**Work instructions:** Can you convert everything from the first line of the entries down to the line containing "Dot at: (318, 256)" into a Markdown table with the columns Row and Entry line, leaving out any blank lines?

(Entries drawn from a collection)
-*-*-
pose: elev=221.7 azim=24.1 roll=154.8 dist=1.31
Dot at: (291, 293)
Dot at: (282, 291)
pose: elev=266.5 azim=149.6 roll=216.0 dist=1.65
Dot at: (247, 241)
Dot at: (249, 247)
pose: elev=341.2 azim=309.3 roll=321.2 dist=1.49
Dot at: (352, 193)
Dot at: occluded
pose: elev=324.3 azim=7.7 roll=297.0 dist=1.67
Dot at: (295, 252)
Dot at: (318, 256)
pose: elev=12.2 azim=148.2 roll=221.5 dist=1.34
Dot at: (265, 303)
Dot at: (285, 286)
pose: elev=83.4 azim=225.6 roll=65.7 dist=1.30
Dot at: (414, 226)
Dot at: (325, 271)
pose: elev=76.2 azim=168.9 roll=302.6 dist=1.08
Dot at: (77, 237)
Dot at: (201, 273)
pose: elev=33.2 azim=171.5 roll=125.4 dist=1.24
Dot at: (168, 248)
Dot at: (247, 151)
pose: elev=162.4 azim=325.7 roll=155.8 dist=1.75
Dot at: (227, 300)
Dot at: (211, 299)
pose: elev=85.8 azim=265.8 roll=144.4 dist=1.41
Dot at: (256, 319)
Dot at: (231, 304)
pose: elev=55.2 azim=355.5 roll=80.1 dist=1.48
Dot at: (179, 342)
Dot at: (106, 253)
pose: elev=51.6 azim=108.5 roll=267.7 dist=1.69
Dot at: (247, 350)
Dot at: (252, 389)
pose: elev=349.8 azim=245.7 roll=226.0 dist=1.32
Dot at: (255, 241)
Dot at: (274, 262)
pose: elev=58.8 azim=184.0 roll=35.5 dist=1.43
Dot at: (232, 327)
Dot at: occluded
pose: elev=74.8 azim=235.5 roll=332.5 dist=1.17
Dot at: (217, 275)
-*-*-
**Response for this exercise:**
| Row | Entry line |
|---|---|
| 1 | pose: elev=221.7 azim=24.1 roll=154.8 dist=1.31 |
| 2 | Dot at: (291, 293) |
| 3 | Dot at: (282, 291) |
| 4 | pose: elev=266.5 azim=149.6 roll=216.0 dist=1.65 |
| 5 | Dot at: (247, 241) |
| 6 | Dot at: (249, 247) |
| 7 | pose: elev=341.2 azim=309.3 roll=321.2 dist=1.49 |
| 8 | Dot at: (352, 193) |
| 9 | Dot at: occluded |
| 10 | pose: elev=324.3 azim=7.7 roll=297.0 dist=1.67 |
| 11 | Dot at: (295, 252) |
| 12 | Dot at: (318, 256) |